> **EXERCISE DETAILS**: For each line below, check for "Chemicals"; give only the total of lines where it occurs.

:: TASK INPUT

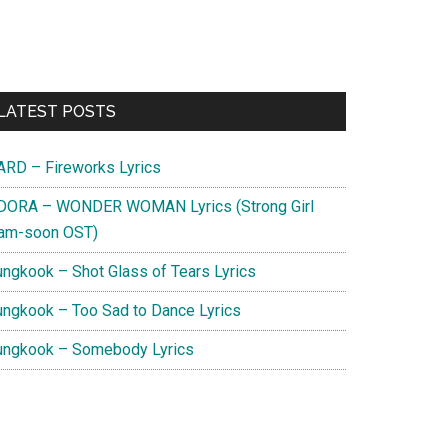
Primary
LATEST POSTS
Sidebar
ARD – Fireworks Lyrics
DORA – WONDER WOMAN Lyrics (Strong Girl
am-soon OST)
ungkook – Shot Glass of Tears Lyrics
ungkook – Too Sad to Dance Lyrics
ungkook – Somebody Lyrics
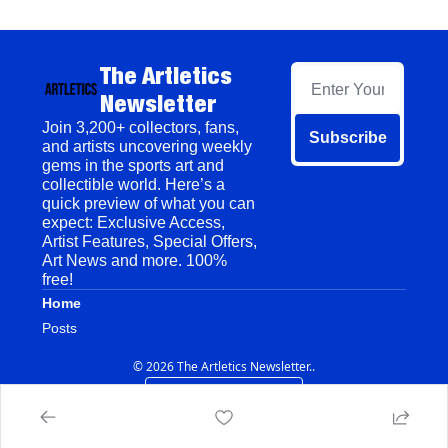
The Artletics 
Newsletter
Join 3,200+ collectors, fans, 
Subscribe
and artists uncovering weekly 
gems in the sports art and 
collectible world. Here’s a 
quick preview of what you can 
expect: Exclusive Access, 
Artist Features, Special Offers, 
Art News and more. 100% 
free!
Home
Posts
© 2026 The Artletics Newsletter..
Powered by beehiiv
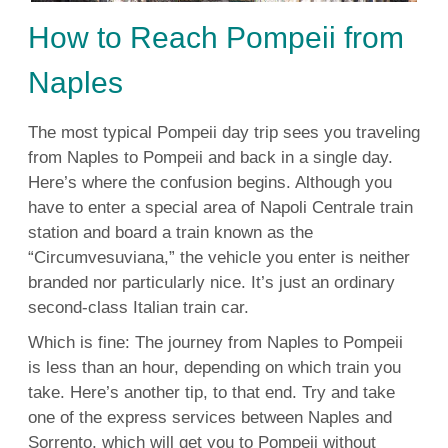
How to Reach Pompeii from
Naples
The most typical Pompeii day trip sees you traveling
from Naples to Pompeii and back in a single day.
Here’s where the confusion begins. Although you
have to enter a special area of Napoli Centrale train
station and board a train known as the
“Circumvesuviana,” the vehicle you enter is neither
branded nor particularly nice. It’s just an ordinary
second-class Italian train car.
Which is fine: The journey from Naples to Pompeii
is less than an hour, depending on which train you
take. Here’s another tip, to that end. Try and take
one of the express services between Naples and
Sorrento, which will get you to Pompeii without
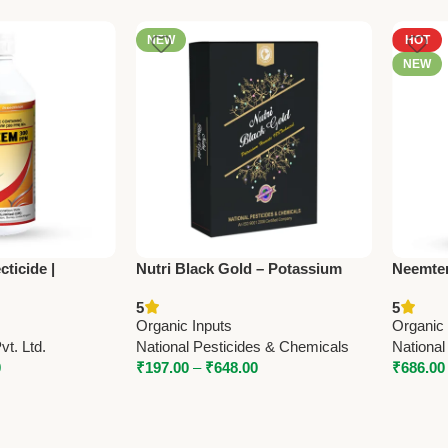
NEW
HOT
NEW
ticide |
Nutri Black Gold – Potassium
Neemten
3% EC | Organic
Humate | Organic Soil
Azadira
5
5
Trugrow
Conditioner by National
Nationa
Organic Inputs
Organic 
Pesticides & Chemicals
t. Ltd.
National Pesticides & Chemicals
National
0
₹
197.00
–
₹
648.00
₹
686.00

::::

> **ANSWER BOX**: 2